= Maxwell Bay (Antarctica) =

Bay in Antarctica

Maxwell Bay, also called Fildes Bay (in Chile) and Guardia Nacional Bay (in Argentina) is a bay 19 km long, lying between King George Island and Nelson Island, in the South Shetland Islands of Antarctica. The main entrance to the bay is at the south-east side and is wide open; Fildes Strait on the north-west side is encumbered by rocks and is only navigable by boats.
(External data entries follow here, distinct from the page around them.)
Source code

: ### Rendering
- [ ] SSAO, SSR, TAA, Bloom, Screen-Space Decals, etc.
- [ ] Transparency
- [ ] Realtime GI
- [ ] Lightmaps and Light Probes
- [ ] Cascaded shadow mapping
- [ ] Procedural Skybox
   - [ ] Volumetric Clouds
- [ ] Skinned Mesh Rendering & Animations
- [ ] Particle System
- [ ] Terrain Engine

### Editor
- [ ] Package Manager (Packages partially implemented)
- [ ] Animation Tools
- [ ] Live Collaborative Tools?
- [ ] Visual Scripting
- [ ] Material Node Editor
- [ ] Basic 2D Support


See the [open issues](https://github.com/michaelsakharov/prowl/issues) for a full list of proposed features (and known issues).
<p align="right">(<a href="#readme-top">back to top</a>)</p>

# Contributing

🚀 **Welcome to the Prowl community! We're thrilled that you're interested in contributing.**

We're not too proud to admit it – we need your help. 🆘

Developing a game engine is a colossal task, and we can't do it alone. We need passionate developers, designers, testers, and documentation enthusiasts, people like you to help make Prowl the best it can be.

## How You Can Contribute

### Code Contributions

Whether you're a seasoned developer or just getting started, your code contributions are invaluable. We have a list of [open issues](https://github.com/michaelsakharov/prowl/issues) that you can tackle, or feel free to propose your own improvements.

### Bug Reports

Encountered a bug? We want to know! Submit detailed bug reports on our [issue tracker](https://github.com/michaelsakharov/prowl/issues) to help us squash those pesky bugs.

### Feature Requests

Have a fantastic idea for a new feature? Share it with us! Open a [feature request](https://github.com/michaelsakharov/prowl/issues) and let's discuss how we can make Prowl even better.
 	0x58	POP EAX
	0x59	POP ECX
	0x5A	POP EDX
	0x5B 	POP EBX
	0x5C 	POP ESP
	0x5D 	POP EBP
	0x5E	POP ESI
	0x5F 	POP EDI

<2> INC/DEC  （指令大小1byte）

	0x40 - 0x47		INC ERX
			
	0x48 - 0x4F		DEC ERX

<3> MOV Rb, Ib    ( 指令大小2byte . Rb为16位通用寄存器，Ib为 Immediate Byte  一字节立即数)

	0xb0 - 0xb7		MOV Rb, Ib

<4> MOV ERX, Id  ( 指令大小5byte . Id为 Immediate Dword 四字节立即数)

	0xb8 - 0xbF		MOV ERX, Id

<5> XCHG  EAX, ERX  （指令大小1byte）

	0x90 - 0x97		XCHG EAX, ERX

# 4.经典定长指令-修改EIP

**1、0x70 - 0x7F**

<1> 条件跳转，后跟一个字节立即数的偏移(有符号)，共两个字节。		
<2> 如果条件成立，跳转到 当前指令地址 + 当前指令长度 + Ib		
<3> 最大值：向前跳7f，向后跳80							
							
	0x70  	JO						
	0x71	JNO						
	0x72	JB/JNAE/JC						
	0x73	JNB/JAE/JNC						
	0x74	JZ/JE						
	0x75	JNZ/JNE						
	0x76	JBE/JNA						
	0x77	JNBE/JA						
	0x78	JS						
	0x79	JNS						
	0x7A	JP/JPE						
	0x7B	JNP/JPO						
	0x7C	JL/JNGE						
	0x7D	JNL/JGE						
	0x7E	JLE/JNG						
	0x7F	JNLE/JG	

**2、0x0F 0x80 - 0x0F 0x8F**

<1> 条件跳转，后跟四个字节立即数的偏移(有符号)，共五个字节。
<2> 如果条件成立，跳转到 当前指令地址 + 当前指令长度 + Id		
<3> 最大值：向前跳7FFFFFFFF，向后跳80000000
The name "Maxwells Straits" was given to this bay and to Fildes Strait by British sealing captain James Weddell in 1822–24, for Lieutenant Francis Maxwell who had served with Weddell in 1813–14. The name was altered and limited to the feature here described by the UK Antarctic Place-Names Committee in 1960.

==Historic site==
A brass plaque bearing the Polish Eagle, the dates 1975 and 1976, and an inscription in Polish, English and Russian, is mounted on a cliff on King George Island facing the bay. The text of the inscription reads:
In memory of the landing of members of the first Polish Antarctic marine research expedition on the vessels Profesor Siedlecki and Tazar in February 1976.

It has been designated a Historic Site or Monument (HSM 50), following a proposal by Poland to the Antarctic Treaty Consultative Meeting.